**Problem to work on:**
Examine each line of the data. Copy the line if it includes the word "background".

**Supplied entries:**
════════

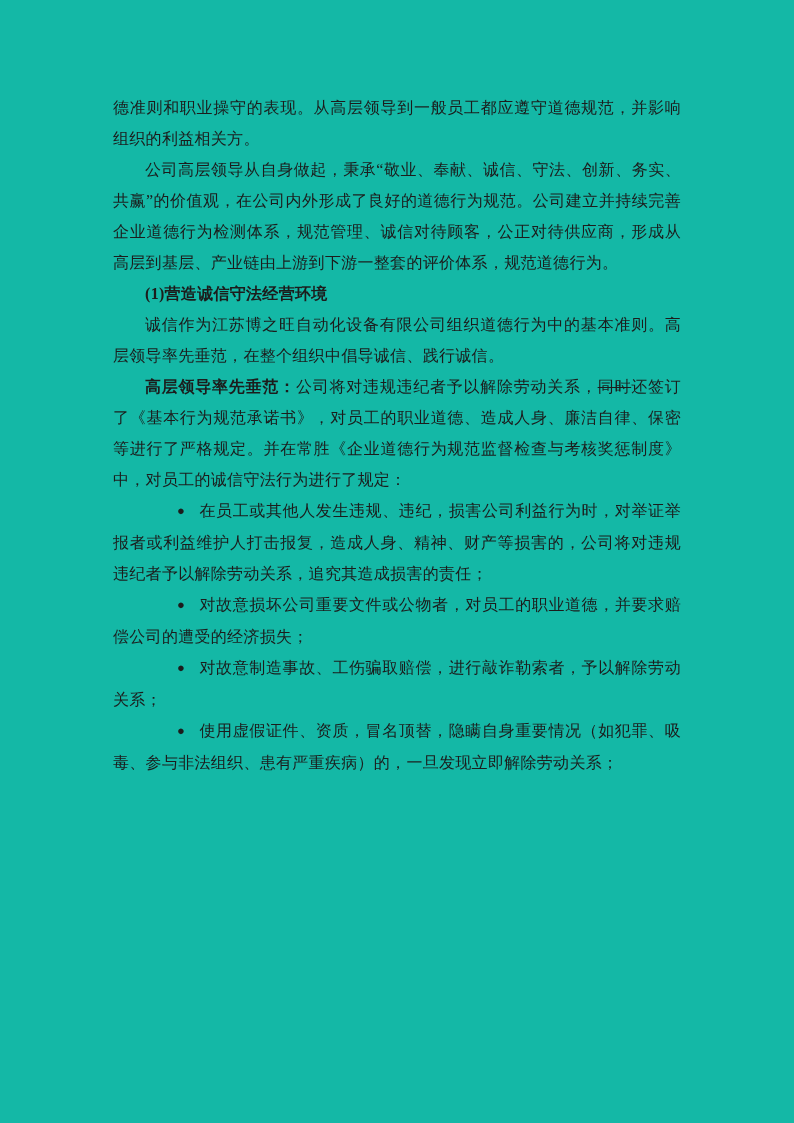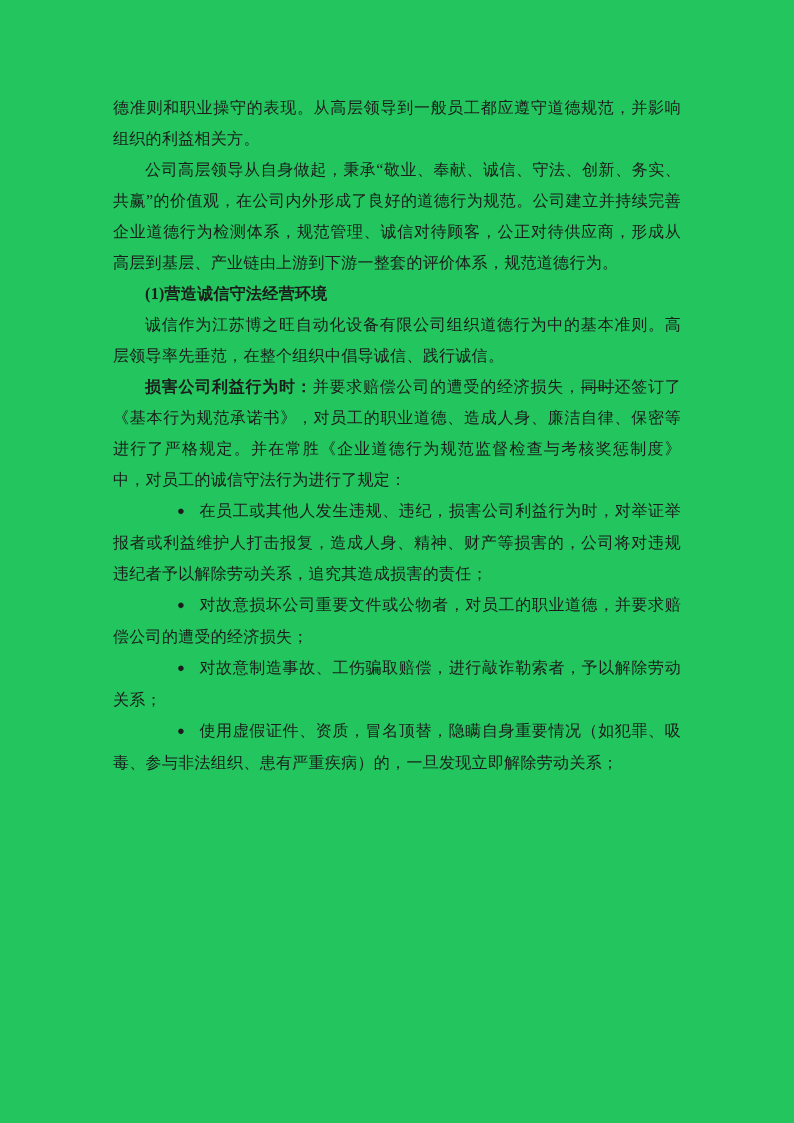--- a/index.html
+++ b/index.html
@@ -11,7 +11,7 @@
     position: relative;
     width: 794px;
     height: 1123px;
-    background: #22c55e;
+    background: #14b8a6;
     overflow: hidden;
     font-family: "Liberation Serif", "DejaVu Serif", serif;
     color: #1c1c1c;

════════

**Final answer:**
-    background: #22c55e;
+    background: #14b8a6;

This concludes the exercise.